EEB Insider: Tom Giarla

What made you decide to pursue your Ph.D. in the University of Minnesota's Ecology, Evolution and Behavior program?

I applied to schools all over the country and visited several for interviews. The EEB graduate program stood out from the rest not only because of the top-notch research, but also the collegial nature of both the faculty and grad students. I saw lots of evidence of collaboration, co-advising and cooperation at all levels during my visit. For my research interests (systematics and phylogeography), the U of M especially appealed to me because many professors here are interested in the same topics, and the lab facilities are excellent.

I'm not from Minnesota and I have to ask, “What is a Minnesota winter like?”

I'm not from Minnesota either, and the winters are quite an adventure. It can get absurdly cold here during a few weeks in January and February, but otherwise it's tolerable. Invest in a decent winter coat (or three), and you'll be fine. One under-appreciated fact: The onset of spring is deeply satisfying after a long, cold winter. You learn to appreciate the seasons! 

I don't think of myself as a city person. Is the University of Minnesota really an urban campus and what is that like for someone who likes the outdoors?

The EEB graduate program is based on the St. Paul campus of the U of M, which doesn't seem at all like an urban campus. It's quiet and has the feel of a much smaller school. The Minneapolis campus (which is a 15 minute bus ride away), on the other hand, is huge, bustling, and there’s a ton to do nearby. I like having both settings available. The urban parts of the Twin Cities are great—there's always some festival or restaurant to check out. Luckily, Minnesotans love the outdoors (even during winter), so there are lots of parks just outside the metro area where you can hike, canoe, go rock climbing, or cross-country ski. 

I've heard that some graduate programs are really cutthroat, what is the EEB program like?

It's not cutthroat. The students are friendly and (if I do say so myself) really smart and helpful. If you ever have a question about a statistics program or a certain method you haven't used before, one of your colleagues in the department will surely be happy to help. One thing that helps bind us together, I think, is our weekly Friday happy hour, which is always well attended and is a great time to relax with your peers after a long week.

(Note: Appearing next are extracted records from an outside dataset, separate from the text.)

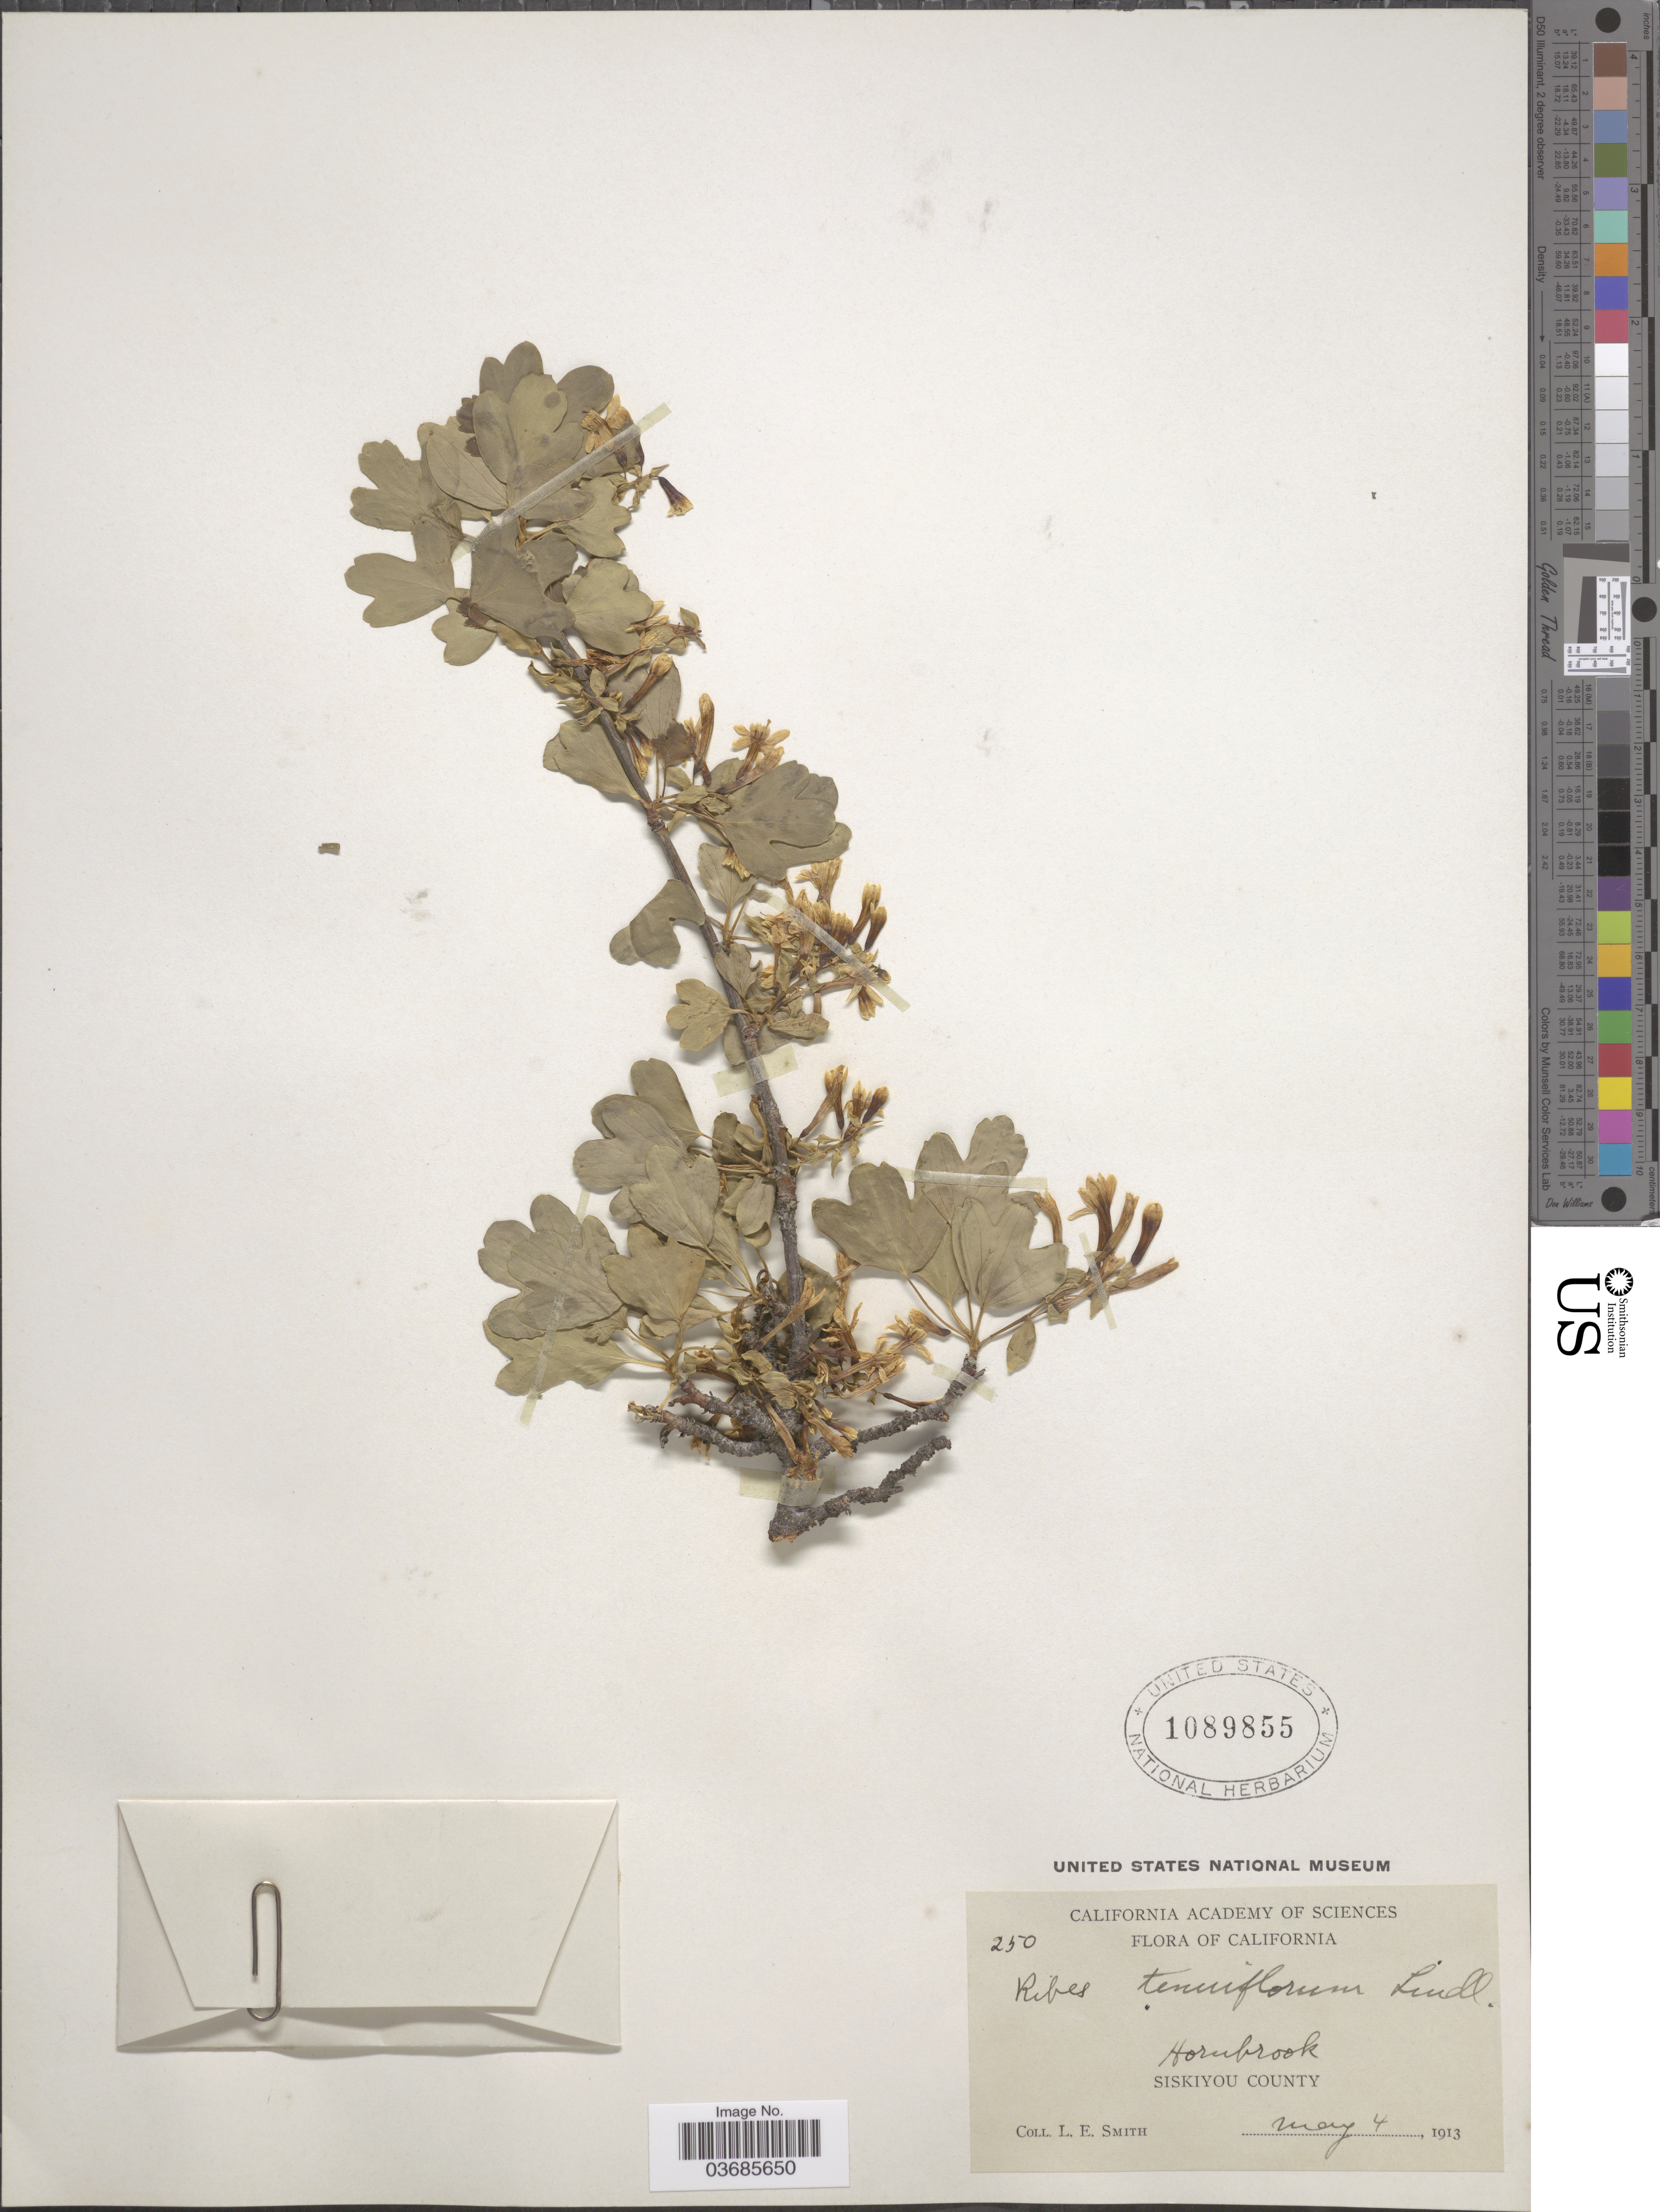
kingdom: Plantae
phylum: Tracheophyta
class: Magnoliopsida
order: Saxifragales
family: Grossulariaceae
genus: Ribes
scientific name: Ribes aureum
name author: Pursh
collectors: L. E. Smith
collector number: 250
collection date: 1913-05-04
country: United States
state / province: California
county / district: Siskiyou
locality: Hornbrook. Siskiyou County.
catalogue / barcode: US 1089855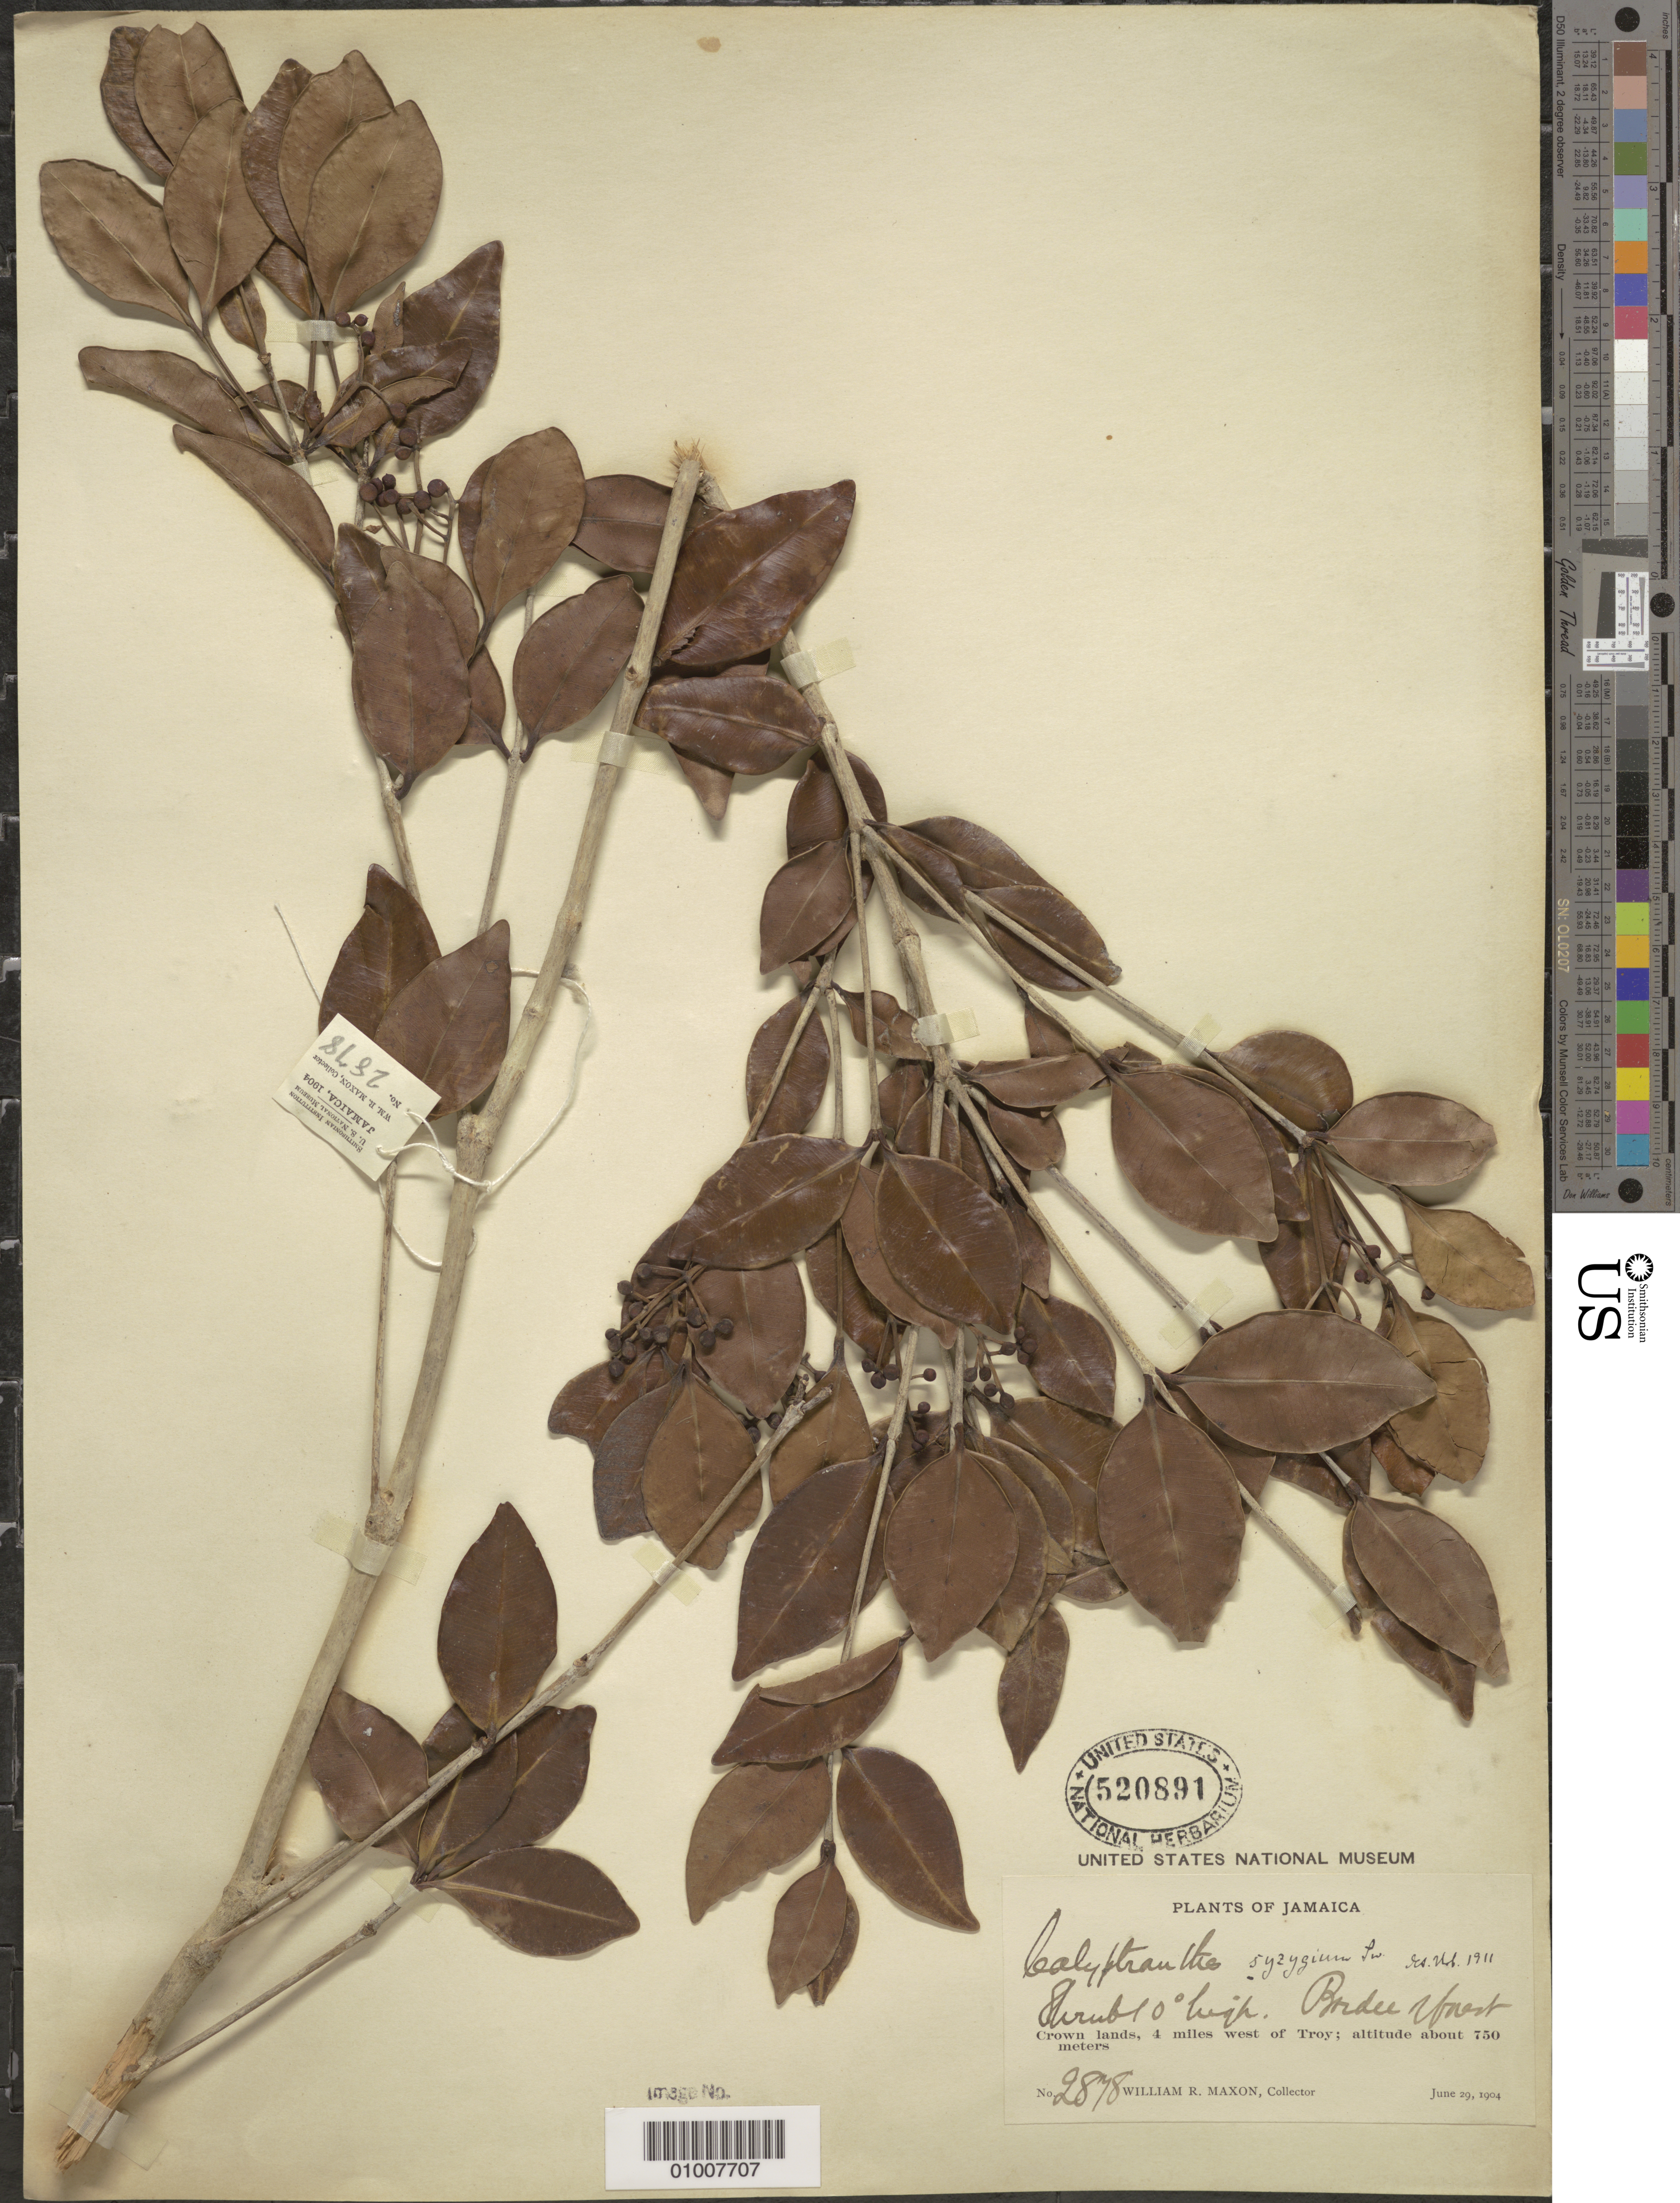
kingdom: Plantae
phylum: Tracheophyta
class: Magnoliopsida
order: Myrtales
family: Myrtaceae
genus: Myrcia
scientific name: Myrcia zuzygium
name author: (L.) A.R. Lourenço & E. Lucas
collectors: W. R. Maxon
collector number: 2878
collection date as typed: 29 Jun 1904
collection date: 1904-06-29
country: Jamaica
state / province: Trelawny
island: Jamaica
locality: Crown lands, 4 miles west of Troy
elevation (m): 750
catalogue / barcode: US 520891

Once you have your Ph.D., what are you going to do with your degree?

I hope to get a post-doctoral position for a year or two and then apply for faculty positions. 

I've heard that some graduate programs are only interested in students who aspire to be a faculty member at a top research university. Is the EEB program supportive of students interested in careers at other kinds of institutions?

Yes, I think so. A number of my colleagues are focused on teaching and want to work at a small, liberal arts college. Others are interested in policy-oriented work and want jobs with state or federal agencies. I think most advisors are very supportive of whatever career path you ultimately choose, even if you have a change of heart halfway through.